Yon was impressed with Brashear’s progress. He recommended that the diver be kept on active duty. “Brashear first had to … convince the Bureau of Medicine in Washington, which he did, diving every day for five days in simulated depths of more than 200 feet,” the Virginian-Pilot story said.
He was judged fit for active duty in March, 1967. He was promoted to master chief petty officer and in 1970 became the Navy’s first African-American master diver, according to the newspaper.

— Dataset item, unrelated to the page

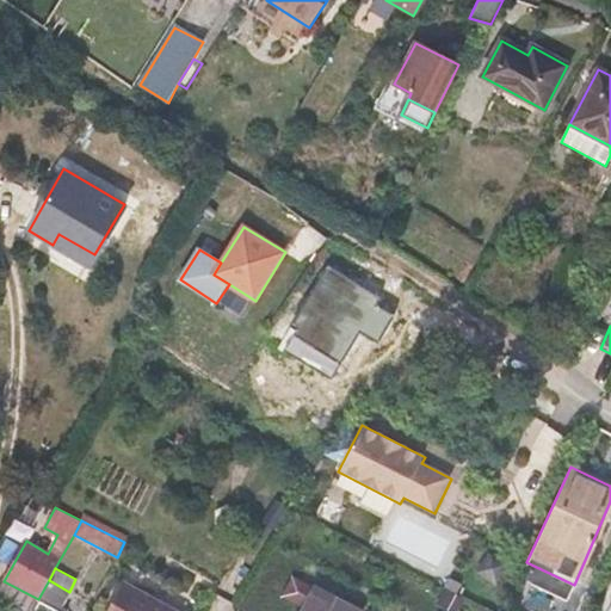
[(316,590),(292,578),(282,597),(306,610),(316,590)]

Brashear retired in 1979 after earning many medals and decorations. His highest honor was the Navy and Marine Corps Medal, which he received for saving his fellow sailor from the flying pipe on the Hoist, the Virginian-Pilot added.
After the movie came out, Brashear received the Secretary of Defense Medal for Outstanding Public Service from William Cohen, defense secretary in President Bill Clinton’s administration. Brashear watched “Men of Honor” at the White House with Clinton and his staff.
Brashear was living in Virginia Beach, Va. when he died of respiratory and heart failure in the Portsmouth Naval Medical Center. He was buried in a Norfolk, Va. cemetery.
“I ain’t gonna let nobody steal my dream,” is the epitaph on his tombstone.
Brashear’s dream lives elsewhere. A Newport News, Va., fireboat and a Navy cargo ship are both named the Carl Brashear. He is remembered, too, by his numerous amputee pen pals, many of whom wrote him seeking to be cheered up.
“His advice to them was simple,” the Virginian-Pilot reported. “The limbless need not be listless.”